DeVos cites wildly inaccurate data about virtual charters
New information about the written responses from Education Secretary-nominee Betsy DeVos to questions posed by a Democratic Senator should cause more problems for her embattled nomination.
Education Week reported  Wednesday that DeVos cited wildly misleading numbers about the graduation rates at virtual charter schools in a question about her support for the schools.
DeVos claimed for example that the Ohio Virtual Academy had a 92 percent graduation rate when the Ohio education department says the four-year-rate is actually 53 percent, earning the school a grade of F in the state’s evaluation system.
Education Week also reports that DeVos gave wildly inaccurate graduation rates for several other virtual charters around the country and though she didn’t provide a source for the numbers, the publication found one.
“The figures and language cited by DeVos directly mirror those used in a report from K12 Inc., the country’s largest for-profit operator of cyber charter schools, in which DeVos is a former investor.”
The Senate voted along party lines Friday morning to proceed with DeVos’ nomination with a final vote scheduled for Monday. Two Republican Senators, Susan Collins from Maine and Lisa Murkowski from Alaska, have said they will vote against her nomination, which would mean a 50-50 tie, allowing Vice-President Mike Pence to cast the deciding vote in favor of DeVos.
You would think at least one more Republican senator would have second thoughts about a nominee that appears to have deliberately misled the committee about the facts about virtual charter schools, not to mention the myriad of other reasons why she is not qualified to be Secretary of Education.
Sen. Krawiec puzzling bill that involves the Affordable Care Act
State Senator Joyce Krawiec, who made headlines recently for tweeting to the women marching to protest against the Trump Administration “if Brains were lard, you couldn’t grease a small skillet,” is back in the news this week for a proposal to address the long term financial issues in the state retiree health care system.
Krawiec is one of two primary sponsors of legislation to study the “unfunded liability of the retiree health benefit,” a recommendation that came from the Program Evaluation Oversight Committee of the legislature.
That might sound like an important but dry policy initiative at the General Assembly until you read what the legislation lists as topics the study committee should take up.
One of them is giving “financial incentives to early retirees to obtain insurance through the health insurance exchange created under the Affordable Care Act.”
In other words, Krawiec has introduced legislation to ask fellow lawmakers to consider giving early retirees money to enroll in Obamacare, the former president’s health care law that Krawiec has called a disaster and that her fellow Republicans in Washington are pushing to repeal.
Krawiec didn’t write the legislation calling for a committee to study relying on the Affordable Care Act to take care of state retirees, but she introduced it.
Either she really doesn’t really believe all the absurd statements she has made about the Affordable Care Act and actually understands its benefits or she still thinks it is a disaster but is willing to considering encouraging early retirees from the state to relay on the program for their health care.
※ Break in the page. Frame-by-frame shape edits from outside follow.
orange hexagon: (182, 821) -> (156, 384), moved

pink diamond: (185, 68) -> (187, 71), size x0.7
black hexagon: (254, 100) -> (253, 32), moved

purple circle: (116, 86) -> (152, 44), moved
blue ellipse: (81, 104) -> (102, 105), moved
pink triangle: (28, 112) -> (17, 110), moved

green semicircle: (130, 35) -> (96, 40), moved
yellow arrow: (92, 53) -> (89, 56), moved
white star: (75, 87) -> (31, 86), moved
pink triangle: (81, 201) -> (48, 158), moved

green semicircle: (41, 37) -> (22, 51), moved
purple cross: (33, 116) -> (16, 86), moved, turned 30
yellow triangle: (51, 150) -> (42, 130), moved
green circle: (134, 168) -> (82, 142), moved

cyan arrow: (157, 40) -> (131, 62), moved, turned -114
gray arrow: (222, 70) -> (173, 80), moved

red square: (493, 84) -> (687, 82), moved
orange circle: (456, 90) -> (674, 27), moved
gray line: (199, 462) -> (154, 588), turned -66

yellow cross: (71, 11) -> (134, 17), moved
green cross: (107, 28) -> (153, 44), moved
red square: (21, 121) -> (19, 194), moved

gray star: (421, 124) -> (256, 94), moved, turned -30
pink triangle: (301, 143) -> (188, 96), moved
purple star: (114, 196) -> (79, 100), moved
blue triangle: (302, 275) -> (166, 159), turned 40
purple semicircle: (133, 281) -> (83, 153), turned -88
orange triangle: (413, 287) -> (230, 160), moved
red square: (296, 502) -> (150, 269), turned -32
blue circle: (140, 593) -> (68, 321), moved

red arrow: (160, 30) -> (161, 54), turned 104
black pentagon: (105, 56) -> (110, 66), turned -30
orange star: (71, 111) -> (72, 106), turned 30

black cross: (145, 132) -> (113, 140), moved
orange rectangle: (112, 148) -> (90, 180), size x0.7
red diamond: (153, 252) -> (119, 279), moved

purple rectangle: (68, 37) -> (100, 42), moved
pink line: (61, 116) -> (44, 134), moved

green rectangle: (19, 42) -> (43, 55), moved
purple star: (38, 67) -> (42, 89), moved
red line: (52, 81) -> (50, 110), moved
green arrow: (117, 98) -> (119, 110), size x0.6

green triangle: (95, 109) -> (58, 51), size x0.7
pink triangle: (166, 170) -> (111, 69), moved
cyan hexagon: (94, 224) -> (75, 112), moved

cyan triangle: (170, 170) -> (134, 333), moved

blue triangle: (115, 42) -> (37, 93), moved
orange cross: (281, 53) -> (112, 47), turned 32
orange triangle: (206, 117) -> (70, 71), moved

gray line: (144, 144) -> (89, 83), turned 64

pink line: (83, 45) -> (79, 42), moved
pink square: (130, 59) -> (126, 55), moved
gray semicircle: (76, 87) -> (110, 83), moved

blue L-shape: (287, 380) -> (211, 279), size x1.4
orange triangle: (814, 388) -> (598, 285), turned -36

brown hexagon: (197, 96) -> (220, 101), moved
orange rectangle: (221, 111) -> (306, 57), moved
Either way she has some explaining to do.
The damage from HB2 continues
North Carolina continues to be hurt by the sweeping anti-LGBT law HB2 passed by the General Assembly in a special session last March and left in place by another special session just before Christmas that was called to repeal it.
Last week UNC President Margaret Spellings said that HB2 is hurting the university system, making it harder to attract top talent to teach at UNC schools. And Spelling is no liberal crusader. She was education secretary under Republican President George W. Bush and she was picked for the UNC post by a board of governors that was hand selected by Republican legislative leaders.
The Colonial Athletic Association recently voted to move its women’s golf championship from Brunswick County to Virginia because of HB2. Senator Bill Rabon responded by blaming Governor Roy Cooper for the failure of lawmakers to repeal the law during the special session, echoing claims made by Senate President Pro Tem Phil Berger.
But that doesn’t make sense. Republicans enjoy a supermajority in the House and the Senate and don’t need Democratic votes to do anything.
Cooper to his credit keeps pushing for repeal and a group of Democratic senators this week introduced legislation to do it. Berger said recently said he thinks a repeal is unlikely, though there are reports that discussions about it continue behind the scenes.
Meanwhile the damage to North Carolina and the demonization of a group of people in our state continues.